В Западную Германию приехал Джеймс Бирнс, государственный секретарь США. В Штутгарте он произнес речь, которой могла бы аплодировать вся нюрнбергская скамья подсудимых. Немногие журналисты западных стран, которые оставались еще в Нюрнберге, заговорили о том, что фултонские мотивы непременно проникнут через закрытую дверь, отделяющую мир от нюрнбергских судей, и вторгнутся на страницы их приговора. По мере того как приближался финал процесса, все больше и больше скептиков появлялось в Нюрнберге.
Конечно, трудно было рассчитывать на то, что Международный трибунал вынесет всем подсудимым одинаковый приговор, хотя обвинители четырех держав требовали признания виновными именно всех. Ни у кого из обвинителей не возникало сомнений и в отношении меры наказания.
Американский главный обвинитель Р. Джексон завершил свою речь следующими словами:
— Они стоят перед этим судом подобно тому, как стоял запятнанный кровью Глостер16 над телом убитого им короля. Он умолял вдову так же, как они умоляют вас: «Скажи, что я не убил». И королева ответила: «Тогда скажи ты, что они не были убиты. Но ведь они убиты, тобой убиты, гнусный раб!..» Если признать этих людей невиновными, значит, с тем же основанием можно сказать, что не было войны, не было убийств, не совершалось преступлений.
А Роман Андреевич Руденко, проанализировав все доказательства, представленные Международному трибуналу, сформулировал свой вывод так:
— Во имя подлинной любви к человечеству... во имя памяти миллионов невинных людей, загубленных бандой преступников, во имя счастья и мирного труда будущих поколений я призываю суд вынести всем без исключения подсудимым высшую меру наказания — смертную казнь.
Столь же недвусмысленно выразил свое мнение и главный английский обвинитель Шоукросс. В конце обвинительной речи он поставил перед собой вопрос: все ли подсудимые заслужили смертную казнь? И ответил на него следующим образом:
— Возможно, что некоторые больше виноваты, чем другие, некоторые играли более деятельную и более непосредственную роль, чем другие, в этих ужасающих преступлениях. Но когда... последствия преступлений выражаются в смерти двадцати миллионов наших собратьев, опустошении целого материка, распространении по всему миру неописуемых трагедий и страданий, каким же смягчающим обстоятельством может явиться то, что некоторые из подсудимых были главными персонажами, а другие — более второстепенными? Какое имеет значение тот факт, что некоторые заслужили стократную смерть, тогда как другие заслужили миллион смертей?

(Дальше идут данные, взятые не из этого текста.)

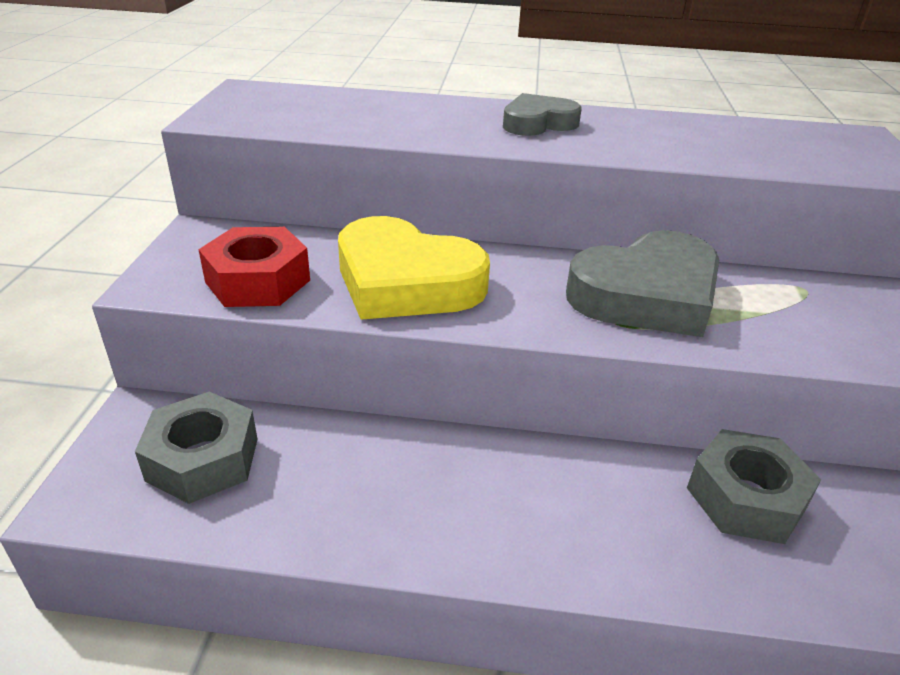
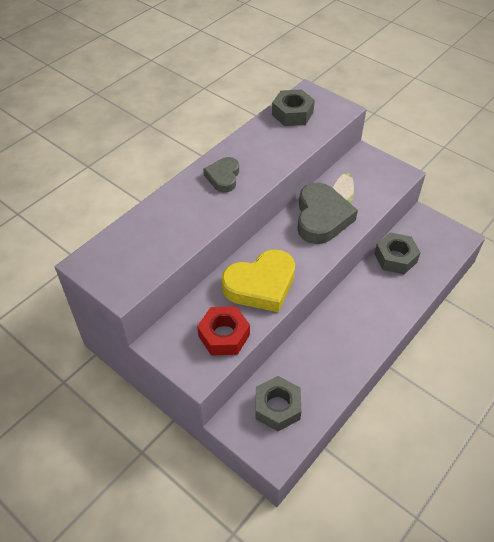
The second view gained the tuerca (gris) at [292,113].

С этой мыслью Шоукросса вполне солидаризировались все другие обвинители. Теперь только Международному военному трибуналу предстояло сказать последнее слово, определить судьбу каждого подсудимого.
30 сентября 1946 года суд закончил свою работу — приговор был написан и подписан всеми членами трибунала. В этот день я очень рано явился во Дворец юстиции и уже при входе в здание почувствовал необычность обстановки. У подъезда было значительно больше тяжелых полицейских машин. Все средства контроля усилены! Постовые тщательно просматривают содержимое портфелей, внимательно изучают пропуска, сличают их с паспортами. Этой процедуре подвергаются все без исключения: и представители прессы, и сотрудники трибунала, и адвокаты, и гости.
Среди гостей узнаю многих из тех, кто были на процессе лишь в первые его недели. Теперь они вновь вернулись. В зале опять вавилонское столпотворение — собрались представители почти всех стран мира.
Около половины десятого занимают свои места защитники. Затем появляются стенографы и переводчики. Происходит опробование системы перевода. В застекленных радиокабинах толпятся техники. Галерея прессы забита до отказа. В полной боевой готовности фотографы и кинооператоры.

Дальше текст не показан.